Make Your Own Pure Castile Soap

As I pulled these creamy blocks out of my suitcase after my last trip to Spain, Ed was standing by as usual, salivating, and asking about how I had eluded the food-haters at U.S. Customs this time. Then I broke it to him: “It’s not cheese, it’s soap.” The stuff is so pure you could almost eat it. It’s made out of nothing but olive oil, water, and lye. So even though Ed is not much interested in things you can only almost eat, I think the recipe is worth sharing.

My soap coach on this trip was the fabulous Paquita Funes, andaluza and mother of Señorita Bragas Limpias, a friend who earned that nickname on her last trip to the U.S. for the meticulous care she lavished on her deluxe dainties. Little Miss Clean Underthings never leaves home without a bar of her mom’s homemade soap.

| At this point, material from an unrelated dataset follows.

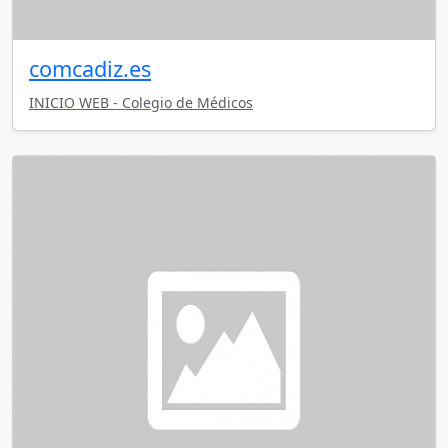
comcadiz.es
INICIO WEB - Colegio de Médicos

Paquita recycles her family’s olive oil into amazingly soothing slabs six liters at a time. “I like to make the soap out of the oil I’ve used for frying roscos,” she said, referring to her plain little doughnuts — they leave the oil nice and sweet and clean. She filters her olive oil by pouring it through a cheesecloth-lined sieve, and because she fries the roscos gently, she re-uses it a couple of times before turning it into soap.

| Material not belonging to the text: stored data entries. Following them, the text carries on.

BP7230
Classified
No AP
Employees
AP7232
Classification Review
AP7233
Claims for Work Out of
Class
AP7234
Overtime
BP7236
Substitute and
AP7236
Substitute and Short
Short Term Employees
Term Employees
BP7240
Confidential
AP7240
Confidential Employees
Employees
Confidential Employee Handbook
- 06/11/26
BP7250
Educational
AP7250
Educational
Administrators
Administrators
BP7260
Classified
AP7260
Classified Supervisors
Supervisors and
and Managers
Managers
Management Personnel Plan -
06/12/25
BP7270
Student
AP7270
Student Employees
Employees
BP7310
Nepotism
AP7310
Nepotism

Andalusians are shameless consumers of olive oil. And why not? They produce more of it than anyone else in the world. My former mother-in-law swore the secret to my ex’s fabulous skin was that his first bath involved no water whatsoever: “It’s much better to massage newborns in olive oil,” she always said. For those of us who don’t generally have six liters of oil in circulation, I’ve reduced Paquita’s recipe to proportions based on one liter of olive oil and converted it into U.S. measurements.*
Paquita Funes’s Recycled Olive Oil Soap
1 Quart olive oil (it’s fine to recycle used oil for this purpose, especially if the oil was reserved for frying mild foods on gentle heat and you’ve strained it clean)
1 Quart water
3/4 Cup additional cold water for diluting the lye
6 Oz. lye (also called “caustic soda,” chemically it’s sodium hydroxide, NaOH)**
Place the olive oil and the quart of water in a large nonreactive bowl (ceramic, glass, or plastic). In a separate nonreactive bowl, carefully add the lye to the additional 3/4 C cold water — it will bubble and steam, and the lye can burn, so do this carefully***. Then add the lye solution to the olive oil and water base, stirring in a bit at a time, and again using great care. Stir the mixture with a long wooden spoon, mixing always in the same direction, until it thickens to the consistency of a thick bechamel — this can take some time. Pour into glass, silicon, or metal loaf pans (or an official soap mold) and leave to set for at least 24 hours. Turn out the soap, slice it into bars, and wrap in parchment paper to cure for another two weeks before using.
*Paquita’s recipe uses the simplest cold process method. And by the way, this soap is technically “pure Castile,” sometimes called “pure Marseilles,” in that it uses 100% olive oil. Check out Walton Feed Company’s soapmaking pages for loads of details on the soapmaking process, including charts for double checking your measurements, which are especially important if you want to mess with this recipe by, say, swapping out 20% coconut oil for harder bars or tarting them up with oatmeal or essential oils.
**Good pure lye for soapmaking is not to be found over the counter in the U.S. Various soapmaking sites I’ve browsed recommend Camden-Grey, an online supplier of lye, essential oils, and other supplies for soapmakers.
***I recommend suiting up in goggles and gloves and otherwise doing this project the personal-injury-lawsuit-conscious American way.